**TASK DESCRIPTION**
Edit the records below by replacing "translation" with "displacement" and repeating every line otherwise unchanged. Leave the pictures out of your answer.

Dataset excerpts

---*---

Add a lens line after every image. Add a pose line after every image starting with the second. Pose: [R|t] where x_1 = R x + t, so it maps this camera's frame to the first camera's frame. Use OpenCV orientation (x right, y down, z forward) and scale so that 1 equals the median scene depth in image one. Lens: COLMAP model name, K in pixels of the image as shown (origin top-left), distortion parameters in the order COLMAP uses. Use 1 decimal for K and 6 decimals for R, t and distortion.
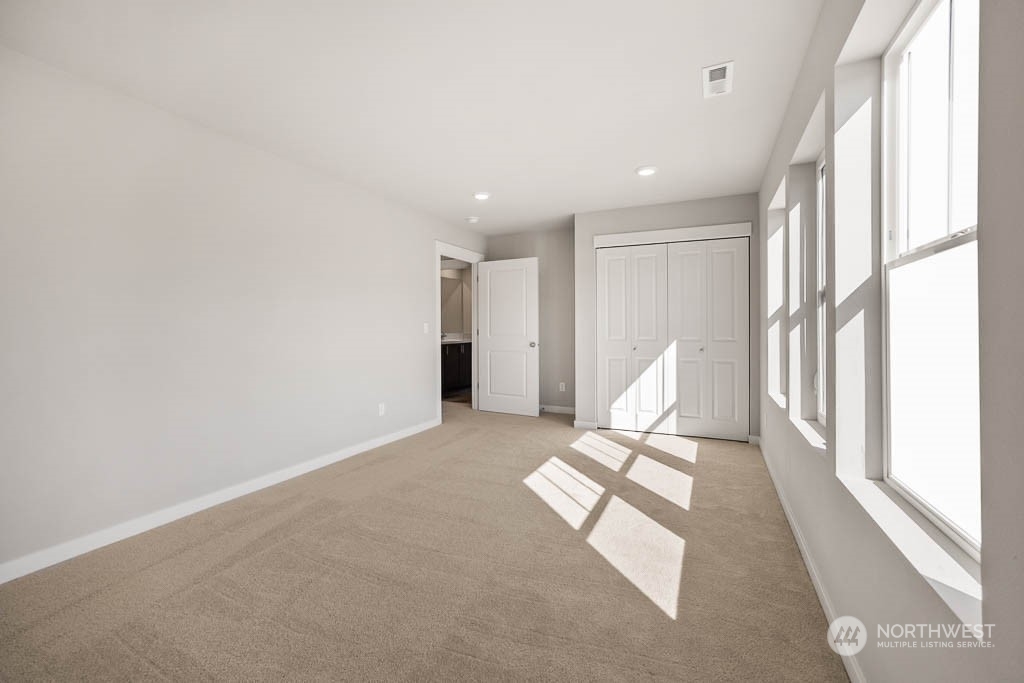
lens RADIAL K [[416.7, 0, 515.7], [0, 416.7, 333.3], [0, 0, 1]] dist [-0.003782, 0.000364]
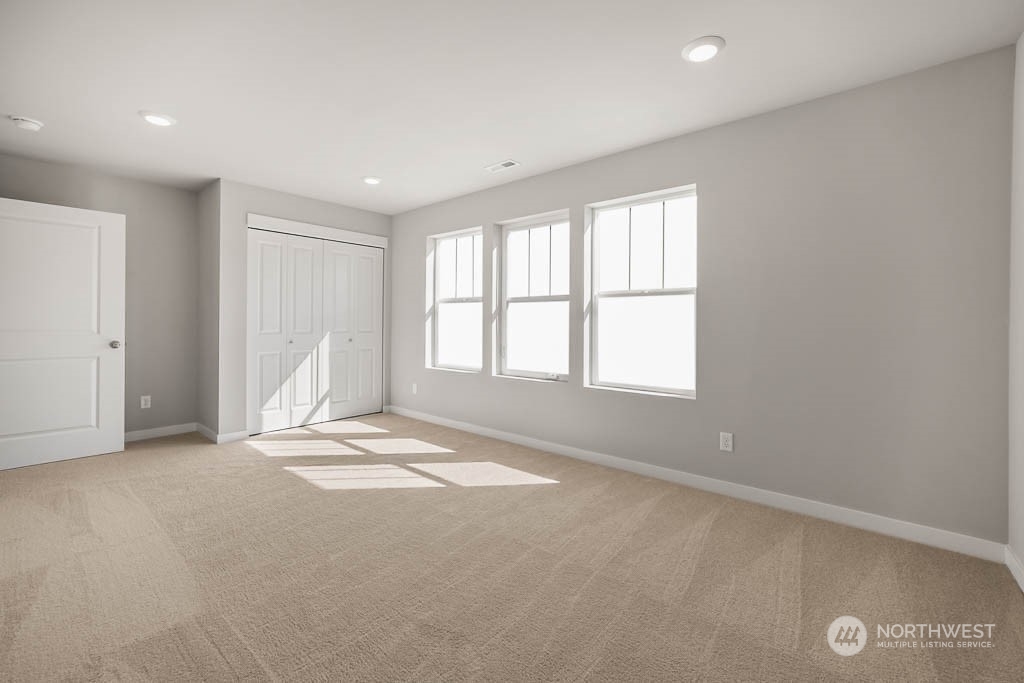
lens RADIAL K [[416.7, 0, 515.2], [0, 416.7, 334.5], [0, 0, 1]] dist [-0.003782, 0.000364]
pose [[0.276926, -0.026245, 0.960533, -0.495252], [0.009922, 0.999652, 0.024453, 0.001112], [-0.960840, 0.002759, 0.277090, 0.241664]]
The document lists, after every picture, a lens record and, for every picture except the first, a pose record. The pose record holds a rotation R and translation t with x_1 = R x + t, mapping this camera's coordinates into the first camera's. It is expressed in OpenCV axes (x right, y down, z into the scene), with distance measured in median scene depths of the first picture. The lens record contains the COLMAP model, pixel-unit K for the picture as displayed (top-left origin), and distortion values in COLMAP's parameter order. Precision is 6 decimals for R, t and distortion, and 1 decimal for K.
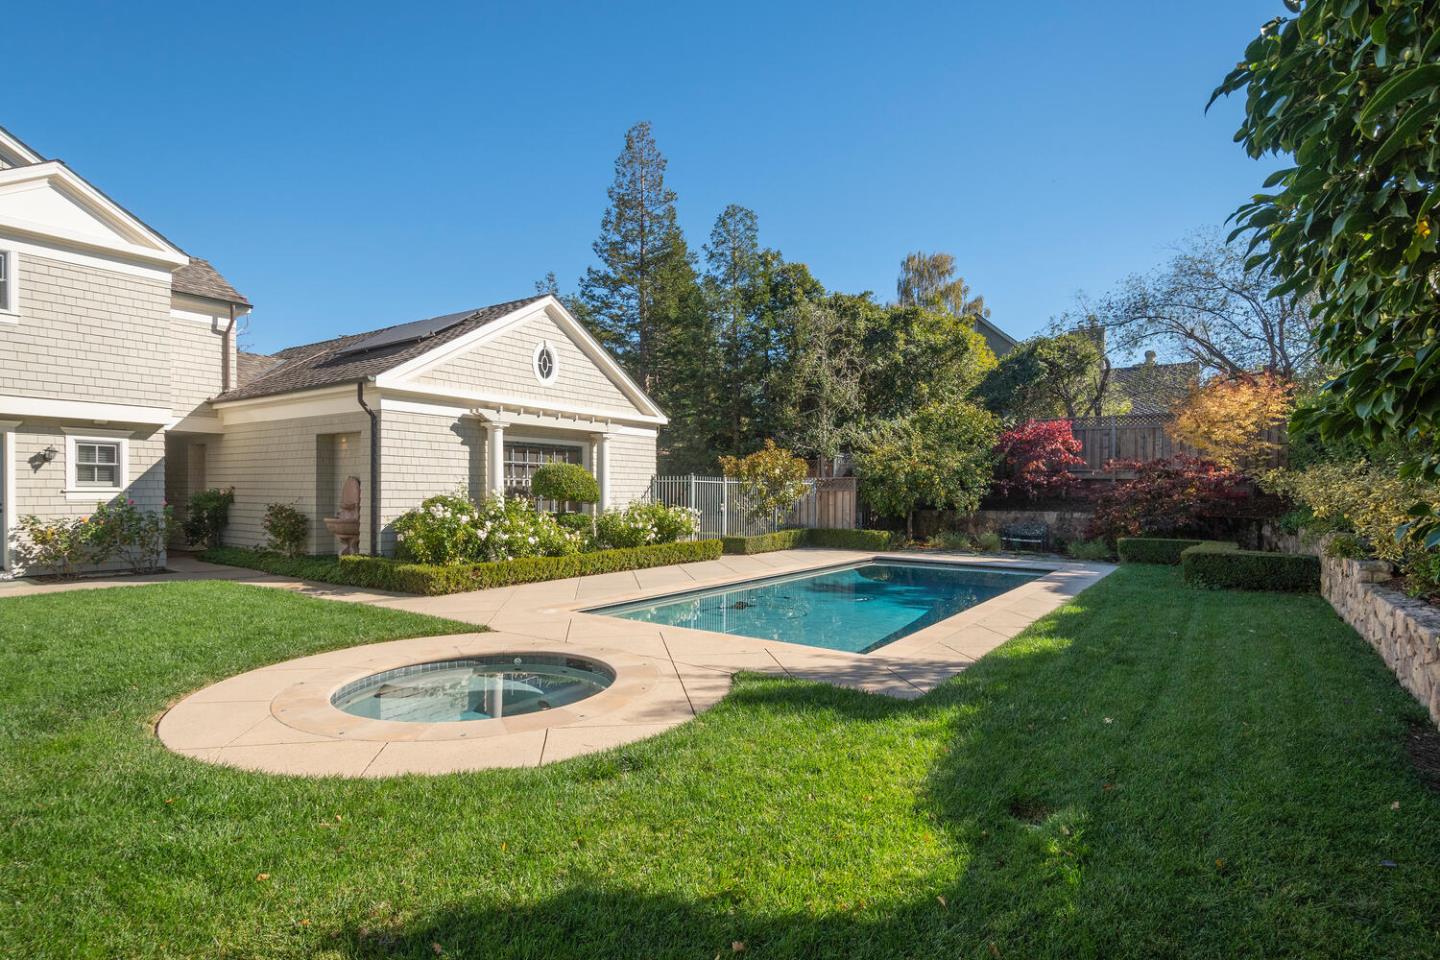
lens RADIAL K [[695.8, 0, 714.2], [0, 695.8, 497.9], [0, 0, 1]] dist [-0.001314, -0.000974]
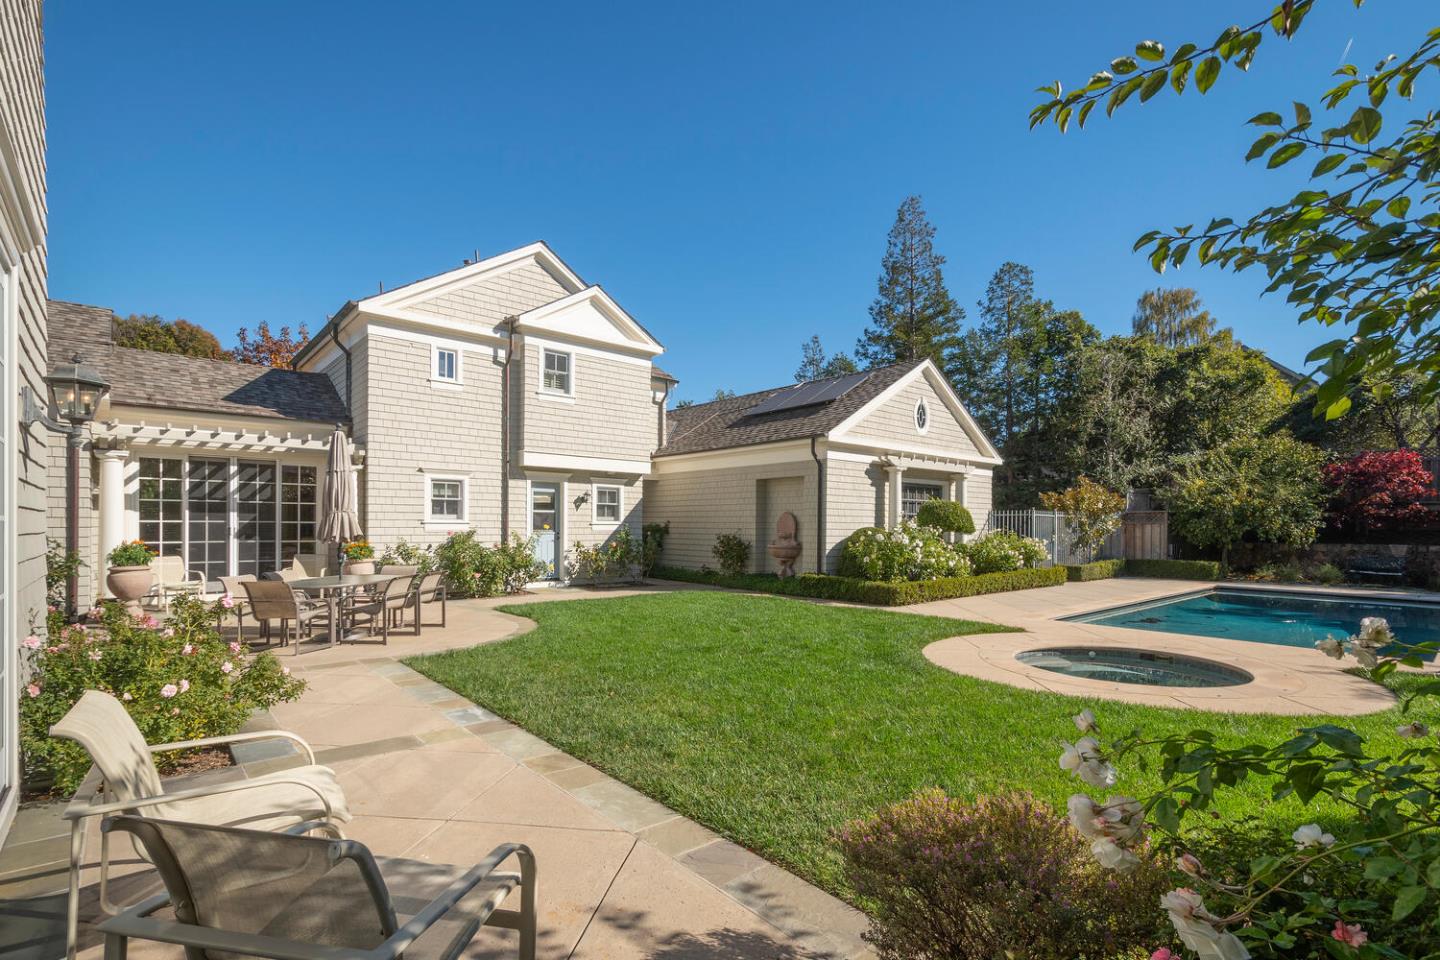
lens RADIAL K [[643.5, 0, 717.8], [0, 643.5, 524.0], [0, 0, 1]] dist [0.001980, 0.000249]
pose [[0.972193, -0.002725, -0.234166, -0.316623], [-0.000903, 0.999881, -0.015384, 0.007734], [0.234180, 0.015167, 0.972075, -0.142974]]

---*---

**RESULT FOR THIS TASK**
Add a lens line after every image. Add a pose line after every image starting with the second. Pose: [R|t] where x_1 = R x + t, so it maps this camera's frame to the first camera's frame. Use OpenCV orientation (x right, y down, z forward) and scale so that 1 equals the median scene depth in image one. Lens: COLMAP model name, K in pixels of the image as shown (origin top-left), distortion parameters in the order COLMAP uses. Use 1 decimal for K and 6 decimals for R, t and distortion.
lens RADIAL K [[416.7, 0, 515.7], [0, 416.7, 333.3], [0, 0, 1]] dist [-0.003782, 0.000364]
lens RADIAL K [[416.7, 0, 515.2], [0, 416.7, 334.5], [0, 0, 1]] dist [-0.003782, 0.000364]
pose [[0.276926, -0.026245, 0.960533, -0.495252], [0.009922, 0.999652, 0.024453, 0.001112], [-0.960840, 0.002759, 0.277090, 0.241664]]
The document lists, after every picture, a lens record and, for every picture except the first, a pose record. The pose record holds a rotation R and displacement t with x_1 = R x + t, mapping this camera's coordinates into the first camera's. It is expressed in OpenCV axes (x right, y down, z into the scene), with distance measured in median scene depths of the first picture. The lens record contains the COLMAP model, pixel-unit K for the picture as displayed (top-left origin), and distortion values in COLMAP's parameter order. Precision is 6 decimals for R, t and distortion, and 1 decimal for K.
lens RADIAL K [[695.8, 0, 714.2], [0, 695.8, 497.9], [0, 0, 1]] dist [-0.001314, -0.000974]
lens RADIAL K [[643.5, 0, 717.8], [0, 643.5, 524.0], [0, 0, 1]] dist [0.001980, 0.000249]
pose [[0.972193, -0.002725, -0.234166, -0.316623], [-0.000903, 0.999881, -0.015384, 0.007734], [0.234180, 0.015167, 0.972075, -0.142974]]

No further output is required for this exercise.